Allahü teâlâ, tevâzu edeni yükseltir...

22/10/2020 Perşembe Köşe yazarı V.T

Sâlih kimselere tevâzu ettiğin zaman, Allahü teâlâya tevâzu etmiş olursun.

 

Kerküklü Abdurrahman Halis Efendi Kadirî tarikatı büyüklerinden bir zat olup Kerkük’te doğdu ve orada Kadirî yolunu taliplere anlattı. 1275 (m. 1858)’de orada vefat etti. Abdülkadir-i Geylânî’nin menkıbelerine dair Şeyh Ali Nurbahşî tarafından yazılan “Behçetü'l-Esrar” ismindeki eseri şerh etti.
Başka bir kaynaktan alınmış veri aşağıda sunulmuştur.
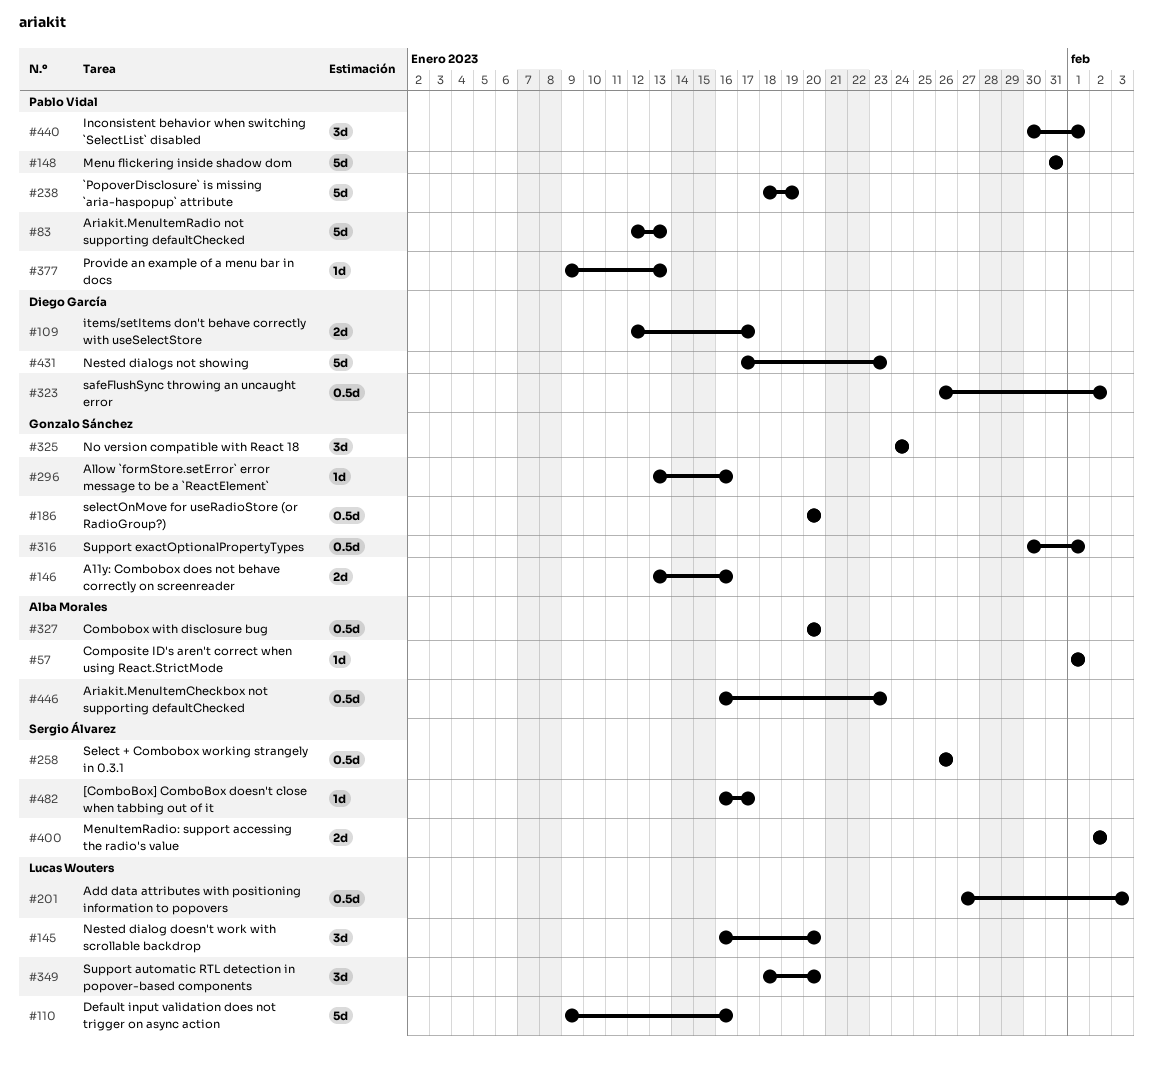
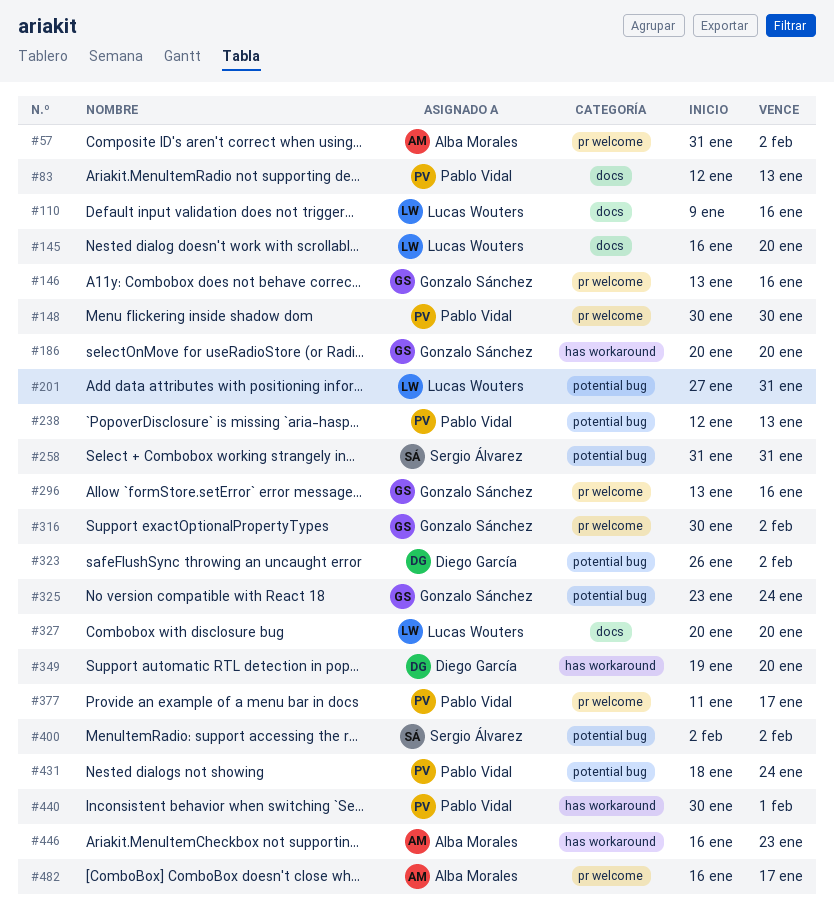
#57, start: Feb 1 -> Jan 31
#57, due: Feb 1 -> Feb 2
#109: present -> none
#148, start: Jan 31 -> Jan 30
#148, due: Jan 31 -> Jan 30
#201, due: Feb 3 -> Jan 31
#238, start: Jan 18 -> Jan 12
#238, due: Jan 19 -> Jan 13
#258, start: Jan 26 -> Jan 31
#258, due: Jan 26 -> Jan 31
#316, due: Feb 1 -> Feb 2
#325, start: Jan 24 -> Jan 23
#327, owner: Alba Morales -> Lucas Wouters
#349, owner: Lucas Wouters -> Diego García
#349, start: Jan 18 -> Jan 19
#377, start: Jan 9 -> Jan 11
#377, due: Jan 13 -> Jan 17
#431, owner: Diego García -> Pablo Vidal
#431, start: Jan 17 -> Jan 18
#431, due: Jan 23 -> Jan 24
#482, owner: Sergio Álvarez -> Alba Morales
Bu kitabında şöyle anlatır:

Gavs-ı Azam Seyyid Abdülkadir-i Geylânî buyurdular ki:

Takvâ sahibi mü’minler, Allahü teâlâya ibâdet ederken, zorlanmaya hacet kalmadan yapar. Çünkü ibâdet onun tabiatından olmuştur. O, Allahü teâlâya, içi, dışı ve bütün varlığı ile ibâdet eder. Münâfıklar, ibâdetlerini zâhiren zorlanarak yapar, bâtınen ise ibâdetlerden pek uzaktırlar. Ey münâfıklar, nifakınızdan tövbe ediniz. Allahü teâlâya dönünüz. Şeytanı nasıl kendinize güldürür, ondan kendinize şifâ beklersiniz.

Yazık sana, Kur’ân-ı kerîmi ezberlersin, fakat onunla amel etmezsin. Sünnet-i seniyyeyi ezberlersin, onunla amel etmezsin, öyleyse bunları niçin ezberliyorsun? Sen, insanlara iyi amelleri yapmalarını emredersin. Fakat kendin yapmazsın. İnsanlara kötü şeyleri yasaklarsın, kendin sakınmazsın. Her kap, içindekini sızdırır. Ameller, insanın nasıl itikâd ettiğine delâlet ederler. Dışın, içine delîldir. Senin için (yanî kalbin ve rûhun) Allahü teâlânın ve O’nun seçkin kulları katında malûmdur Allahü teâlânın yakın kullarından birisi yanında bulunursan, ona karşı edepli ol. Onunla, buluşmadan önce, günahlarına tövbe et. Onun yanında küçük ol. Ona tevâzu göster, sâlihlerle tevâzu ettiğin zaman, Allahü teâlâya tevâzu etmiş olursun. Tevâzu sahibi ol. Çünkü Allahü teâlâ, tevâzu edeni yükseltir. Kendinden büyüklere tevâzu et. Çünkü Resûlullah (aleyhisselâm) bir hadîs-i şerîfte; “Bereket, büyüklerinizdedir” buyurdu.

Resûlullah (aleyhisselâm) bu hadîs-i şerîflerinde, sâdece yaşça büyük olanı kasdetmedi. Burada; Allahü teâlânın emirlerine uymak ve yasaklarından sakınmak husûsunda takvâ sahibi olmak, dîne uymak da kasdedilmiştir. Yoksa, öyle yaşlı kimseler vardır ki, onlara hürmet etmek, onlara selâm vermek asla caiz değildir. Hattâ onları görmekte bile bereket yoktur. Büyük kimseler, takvâ ve vera sahibi, sâlih, ilmiyle âmil olanlar ve amellerinde ihlâs üzere olanlardır. Büyüklerin kalpleri, manevî kirlerden arınmış, Allahü teâlâdan başkasından yüz çevirmiş, marifet ile dolu ve Allahü teâlâya yakındır.